**** Source records ****
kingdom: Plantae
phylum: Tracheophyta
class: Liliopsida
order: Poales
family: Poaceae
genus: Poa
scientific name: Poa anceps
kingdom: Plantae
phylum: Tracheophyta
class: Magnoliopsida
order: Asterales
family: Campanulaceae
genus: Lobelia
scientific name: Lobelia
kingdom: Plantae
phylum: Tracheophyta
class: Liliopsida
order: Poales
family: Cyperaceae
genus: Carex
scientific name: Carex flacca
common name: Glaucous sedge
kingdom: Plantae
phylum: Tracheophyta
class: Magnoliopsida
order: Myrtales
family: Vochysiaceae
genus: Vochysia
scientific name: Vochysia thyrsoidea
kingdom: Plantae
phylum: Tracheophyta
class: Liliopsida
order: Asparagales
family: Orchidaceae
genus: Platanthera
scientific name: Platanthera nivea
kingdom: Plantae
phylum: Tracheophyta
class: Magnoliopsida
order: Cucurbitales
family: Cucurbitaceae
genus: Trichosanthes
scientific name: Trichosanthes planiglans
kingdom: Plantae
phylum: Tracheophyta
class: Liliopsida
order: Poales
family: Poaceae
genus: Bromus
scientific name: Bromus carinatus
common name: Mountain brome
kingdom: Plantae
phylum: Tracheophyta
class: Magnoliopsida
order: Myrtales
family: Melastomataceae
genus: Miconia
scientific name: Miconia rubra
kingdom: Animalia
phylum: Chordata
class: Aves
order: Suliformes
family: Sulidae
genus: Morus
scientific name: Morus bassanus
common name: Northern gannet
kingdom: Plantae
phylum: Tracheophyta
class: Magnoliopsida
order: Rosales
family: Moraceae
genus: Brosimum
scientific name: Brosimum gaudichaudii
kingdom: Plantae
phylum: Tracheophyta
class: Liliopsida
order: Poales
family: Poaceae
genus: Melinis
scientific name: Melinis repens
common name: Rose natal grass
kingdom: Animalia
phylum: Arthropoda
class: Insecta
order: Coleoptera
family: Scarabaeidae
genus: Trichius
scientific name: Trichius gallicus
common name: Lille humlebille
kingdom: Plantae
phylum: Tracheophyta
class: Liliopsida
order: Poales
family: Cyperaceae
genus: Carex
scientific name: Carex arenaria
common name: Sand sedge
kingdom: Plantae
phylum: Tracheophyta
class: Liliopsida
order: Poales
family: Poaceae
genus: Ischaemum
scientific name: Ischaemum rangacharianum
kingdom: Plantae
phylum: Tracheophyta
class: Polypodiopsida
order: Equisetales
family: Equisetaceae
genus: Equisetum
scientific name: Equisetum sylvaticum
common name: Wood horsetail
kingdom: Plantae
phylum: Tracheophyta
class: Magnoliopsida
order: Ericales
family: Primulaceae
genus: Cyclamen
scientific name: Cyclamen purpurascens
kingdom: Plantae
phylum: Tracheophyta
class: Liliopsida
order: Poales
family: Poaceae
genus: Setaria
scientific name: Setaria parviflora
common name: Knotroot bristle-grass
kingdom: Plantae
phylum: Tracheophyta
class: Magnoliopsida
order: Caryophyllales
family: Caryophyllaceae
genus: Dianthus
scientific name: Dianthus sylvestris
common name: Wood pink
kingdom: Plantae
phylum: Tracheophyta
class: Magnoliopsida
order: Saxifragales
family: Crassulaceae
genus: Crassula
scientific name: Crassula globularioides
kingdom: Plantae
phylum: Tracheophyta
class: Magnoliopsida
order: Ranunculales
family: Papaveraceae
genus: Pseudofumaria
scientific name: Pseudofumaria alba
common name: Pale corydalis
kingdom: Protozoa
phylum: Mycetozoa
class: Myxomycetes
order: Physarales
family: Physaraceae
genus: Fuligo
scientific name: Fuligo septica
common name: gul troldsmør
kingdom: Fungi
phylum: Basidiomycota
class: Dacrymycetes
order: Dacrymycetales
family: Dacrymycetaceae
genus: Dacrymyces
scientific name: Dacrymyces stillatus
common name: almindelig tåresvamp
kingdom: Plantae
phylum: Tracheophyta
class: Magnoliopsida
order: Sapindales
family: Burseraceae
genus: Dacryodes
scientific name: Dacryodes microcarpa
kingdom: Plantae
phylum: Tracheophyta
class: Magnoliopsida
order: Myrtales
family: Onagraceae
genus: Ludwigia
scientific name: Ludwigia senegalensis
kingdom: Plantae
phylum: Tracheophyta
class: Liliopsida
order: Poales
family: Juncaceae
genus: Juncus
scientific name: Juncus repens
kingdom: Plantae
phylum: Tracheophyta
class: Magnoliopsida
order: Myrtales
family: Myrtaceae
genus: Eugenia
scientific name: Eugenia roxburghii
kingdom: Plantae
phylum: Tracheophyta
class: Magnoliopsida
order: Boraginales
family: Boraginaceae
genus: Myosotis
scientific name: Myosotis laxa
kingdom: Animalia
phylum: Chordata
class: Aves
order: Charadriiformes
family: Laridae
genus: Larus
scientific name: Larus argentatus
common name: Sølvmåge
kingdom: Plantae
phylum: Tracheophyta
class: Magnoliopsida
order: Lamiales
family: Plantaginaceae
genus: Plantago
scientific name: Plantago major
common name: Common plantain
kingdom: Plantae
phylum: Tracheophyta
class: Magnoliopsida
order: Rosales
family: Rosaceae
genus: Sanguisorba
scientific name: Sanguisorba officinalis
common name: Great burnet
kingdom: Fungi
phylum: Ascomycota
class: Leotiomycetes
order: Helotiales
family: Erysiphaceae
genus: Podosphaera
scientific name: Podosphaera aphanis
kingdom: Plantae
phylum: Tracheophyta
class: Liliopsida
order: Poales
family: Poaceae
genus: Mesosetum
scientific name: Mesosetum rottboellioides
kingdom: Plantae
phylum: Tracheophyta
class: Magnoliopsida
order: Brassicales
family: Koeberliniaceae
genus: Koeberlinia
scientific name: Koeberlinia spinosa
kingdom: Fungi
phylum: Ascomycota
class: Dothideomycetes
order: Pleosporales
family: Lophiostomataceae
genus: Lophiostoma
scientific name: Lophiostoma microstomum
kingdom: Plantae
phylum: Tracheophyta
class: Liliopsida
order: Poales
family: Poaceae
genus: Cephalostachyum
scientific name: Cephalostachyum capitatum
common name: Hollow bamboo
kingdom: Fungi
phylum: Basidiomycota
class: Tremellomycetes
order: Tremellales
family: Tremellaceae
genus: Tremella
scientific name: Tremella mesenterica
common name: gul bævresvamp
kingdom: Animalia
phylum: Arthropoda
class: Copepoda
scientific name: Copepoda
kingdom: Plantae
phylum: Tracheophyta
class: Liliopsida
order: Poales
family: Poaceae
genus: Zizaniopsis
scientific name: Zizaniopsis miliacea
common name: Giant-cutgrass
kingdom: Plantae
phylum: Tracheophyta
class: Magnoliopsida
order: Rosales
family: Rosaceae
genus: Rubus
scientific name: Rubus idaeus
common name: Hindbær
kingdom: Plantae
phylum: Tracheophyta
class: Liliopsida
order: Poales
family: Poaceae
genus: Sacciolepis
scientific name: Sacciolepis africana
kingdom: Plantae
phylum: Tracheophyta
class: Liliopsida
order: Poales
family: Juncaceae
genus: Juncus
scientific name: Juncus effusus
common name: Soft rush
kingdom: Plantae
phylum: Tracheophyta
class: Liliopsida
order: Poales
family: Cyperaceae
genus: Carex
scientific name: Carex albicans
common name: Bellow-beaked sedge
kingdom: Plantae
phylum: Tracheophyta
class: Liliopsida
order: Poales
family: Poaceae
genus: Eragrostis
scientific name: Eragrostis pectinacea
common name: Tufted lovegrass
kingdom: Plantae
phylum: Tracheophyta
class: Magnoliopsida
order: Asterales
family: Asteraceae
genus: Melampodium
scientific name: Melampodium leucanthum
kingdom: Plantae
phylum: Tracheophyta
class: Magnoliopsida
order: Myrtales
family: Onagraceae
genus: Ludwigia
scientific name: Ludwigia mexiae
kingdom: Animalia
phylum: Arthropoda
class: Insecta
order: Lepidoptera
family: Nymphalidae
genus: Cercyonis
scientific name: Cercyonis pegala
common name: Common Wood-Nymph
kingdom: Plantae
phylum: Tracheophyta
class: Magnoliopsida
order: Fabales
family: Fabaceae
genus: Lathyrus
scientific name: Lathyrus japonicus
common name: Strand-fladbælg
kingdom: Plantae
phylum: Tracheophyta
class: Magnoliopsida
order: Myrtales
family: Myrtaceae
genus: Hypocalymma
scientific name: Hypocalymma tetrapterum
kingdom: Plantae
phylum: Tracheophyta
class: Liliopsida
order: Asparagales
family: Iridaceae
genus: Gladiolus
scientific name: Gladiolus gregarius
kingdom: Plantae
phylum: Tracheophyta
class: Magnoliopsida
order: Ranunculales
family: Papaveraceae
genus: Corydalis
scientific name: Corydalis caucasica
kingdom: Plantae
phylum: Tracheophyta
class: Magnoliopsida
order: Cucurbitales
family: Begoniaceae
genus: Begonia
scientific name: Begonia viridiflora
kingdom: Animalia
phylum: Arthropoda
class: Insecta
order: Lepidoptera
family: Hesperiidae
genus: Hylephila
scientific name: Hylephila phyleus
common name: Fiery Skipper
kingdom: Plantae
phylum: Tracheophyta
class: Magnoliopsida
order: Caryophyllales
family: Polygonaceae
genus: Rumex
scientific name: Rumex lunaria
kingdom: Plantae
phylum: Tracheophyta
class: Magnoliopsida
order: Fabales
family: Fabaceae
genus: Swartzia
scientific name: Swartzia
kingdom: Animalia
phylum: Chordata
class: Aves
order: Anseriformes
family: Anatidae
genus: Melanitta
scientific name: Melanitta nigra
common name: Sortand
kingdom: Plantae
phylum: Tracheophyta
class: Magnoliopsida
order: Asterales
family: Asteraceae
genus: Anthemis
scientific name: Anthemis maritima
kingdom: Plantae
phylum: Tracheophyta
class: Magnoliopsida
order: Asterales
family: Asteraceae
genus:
****
* _What needs to be done_:
Please copy the lines of the data verbatim, starting at the line that contains "scientific name: Miconia rubra" and ending at the line that contains "genus: Trichius", with both of those lines included.

* _Written response_:
scientific name: Miconia rubra
kingdom: Animalia
phylum: Chordata
class: Aves
order: Suliformes
family: Sulidae
genus: Morus
scientific name: Morus bassanus
common name: Northern gannet
kingdom: Plantae
phylum: Tracheophyta
class: Magnoliopsida
order: Rosales
family: Moraceae
genus: Brosimum
scientific name: Brosimum gaudichaudii
kingdom: Plantae
phylum: Tracheophyta
class: Liliopsida
order: Poales
family: Poaceae
genus: Melinis
scientific name: Melinis repens
common name: Rose natal grass
kingdom: Animalia
phylum: Arthropoda
class: Insecta
order: Coleoptera
family: Scarabaeidae
genus: Trichius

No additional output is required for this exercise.